Smooth stone tumbles underneath his belly.
His seaweed chest reflects my kowhai eye,
as coral hard his hands grip deep to push
against his moon drawn twisting sandy depths.
The nikau rises tall her leaves my crown
as pohutakawa red blows in gusts,
pale ngaio breath extends a soft petal.
I wrap my watered stems against his thighs
of salt washed wood, his sister river's gift.
She tumbles them down mountain creek and stream
that he might pace along his water's edge.
Salt tide overcomes my soil rooted limbs.
My ngaio petal fast curls brown and limp.
My nikau crown shivers as she draws up
the salty broth that seeps next to her roots.
And he rewards with tide and sand a kiss,
the luna brackish dance of squall and storm.
When you walk on his shell flecked shore mind me -
My toe-toe feather flags whipping the wind
That skips and picks up misty veils of light.
Soon the silvered disk of arching weight
will draw again his salt touch in to me.
Wednesday, September 2, 2009
David Malouf's "Remembering Babylon" (1993)
I really enjoyed this novel's beautiful language. Malouf brings the Australian environment alive, from the buzzing teeming insect life to the soil and the people that live off it. This is a novel that is very much alive, brimming with sweat and heat. It's also a work about isolation and the human spirit. I really felt the isolation of Australia compared with the home of Europe, which is ironic given that I'm a New Zealander and for me Australia is a close neighbour. It brought home to me how courageous the early settlers were to reach out across the entire world and to move to such an alien land.
Sadly the feelings of alien-ness can become alienation and fear of difference. The indigenous people of Australia suffered (and still suffer) for their alien-ness. Yet they are at home in the land, it is their Eden as one character describes it. This character goes out and tries to understand and engage with the alien wildness of this new country, but his botanical knowledge is rebuffed and what is upheld is the ability to cast Australia in a mould of Europe with ripe soft peaches and asparagus. The settlers don't want to lose their life that they knew. You can see why this is, the vast unknown must have been overwhelming. How does the human mind process so many unknowns?
Sunday, August 16, 2009
William Faulkner's "As I Lay Dying" (1930)
I hate Anse Bundren. I finished this novel and that's what I thought, how much I hate Anse Bundren. His selfishness drives the whole novel in a place and time where men worked women to death. Of course his wife Addie wasn't lovable either, but I understood Addie. She just wanted to be alone and at peace. Why she married Anse though, that is never really explained and in some ways seems out of character for a school teacher who hated children to choose marriage which meant bearing children.

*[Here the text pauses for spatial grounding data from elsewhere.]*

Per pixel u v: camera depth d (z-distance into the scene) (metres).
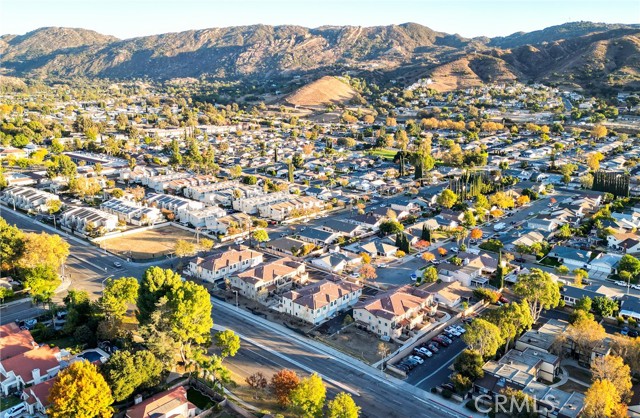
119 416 89.56
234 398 95.94
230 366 106.00
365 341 117.06
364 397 96.38
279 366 106.38
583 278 149.25
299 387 87.94
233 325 123.00
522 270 154.25
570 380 101.38
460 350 113.56
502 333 107.00
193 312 104.38
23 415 89.81
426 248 177.00
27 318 124.25
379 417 90.69
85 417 82.44
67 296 128.75
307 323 124.81
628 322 122.88
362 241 183.38
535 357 104.06
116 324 112.88
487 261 155.75
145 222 199.12
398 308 122.25
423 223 195.25
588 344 105.25
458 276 149.12
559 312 130.62
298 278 145.75
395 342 116.69
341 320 126.94
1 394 96.62
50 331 115.00
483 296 136.25
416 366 107.12
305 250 168.25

I don't think this is my favorite of Faulkner's, I preferred Absalom Absalom, but I am glad I've read this book.
Saturday, August 15, 2009
Toni Morrison's "Tar Baby" (1981)
I really enjoyed reading this book because it presented cultures that were so different to mine and yet I was still able to empathise with the characters. I also enjoyed the mystical/mythical aspects of the work, although that might not be for everyone. This is a story that has remained with me because I cared about the people in it, and the way that it dealt with acts of evil committed by complicated people who were at their core not evil themselves. It shows how we can hurt the ones we love and take advantage of them and that sometimes, redemption is just plain refused.